I sat on the couch, hunched forward, elbows on my knees, staring at my phone intently.
Her contact name glowed back at me: Camille.
I thumbed the screen, opened our thread. The last message was from her earlier that evening: Thanks for the ice cream. It was nice to just laugh.
I reread it for the tenth time. “Just laugh.” That’s what she’d said. And, it was nice. The kind of nice I hadn’t felt in years.
But here I was, sweating through another shirt, body wired like I was back in the desert, mind replaying sounds and sights I couldn’t explain to anyone who hadn’t been there.
My thumb hovered over the keyboard, but the words wouldn’t settle. What was I supposed to say? “Hey, I really like you, but sometimes I wake up convinced I’m still overseas. Still in the fight. Still broken.”

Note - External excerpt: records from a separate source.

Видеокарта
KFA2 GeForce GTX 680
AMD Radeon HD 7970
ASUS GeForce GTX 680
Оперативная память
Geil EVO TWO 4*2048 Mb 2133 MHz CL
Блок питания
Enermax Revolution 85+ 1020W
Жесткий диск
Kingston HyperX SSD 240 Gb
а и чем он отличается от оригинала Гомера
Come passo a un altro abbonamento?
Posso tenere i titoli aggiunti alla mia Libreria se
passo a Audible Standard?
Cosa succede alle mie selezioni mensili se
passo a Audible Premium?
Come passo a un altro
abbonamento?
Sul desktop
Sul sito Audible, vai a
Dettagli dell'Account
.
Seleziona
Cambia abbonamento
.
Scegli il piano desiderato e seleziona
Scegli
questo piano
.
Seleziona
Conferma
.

No. That wasn’t fair to her. Not now. Not when things were still so new.
I locked the phone and tossed it onto the cushion beside me. My breathing came rough, uneven. I forced myself through breathing. Again. Again. Until my heart stopped trying to punch its way out of my chest.
Still, sleep didn’t come.
I leaned back, eyes on the ceiling. I’d promised myself after the divorce that I wouldn’t drag anyone else into this.
Better to keep things surface-level, keep myself detached.
And yet here she was, laughing at my stupid jokes, looking at me like I wasn’t a disaster, telling me about her kids and her classes and, trusting me with pieces of her world.
Every instinct told me to text her. To tell her she made me feel alive again. To admit she scared me in all the right ways.
Instead, I stayed quiet because hope was dangerous, and I wasn’t sure if I was ready to let her see all the shadows I carried.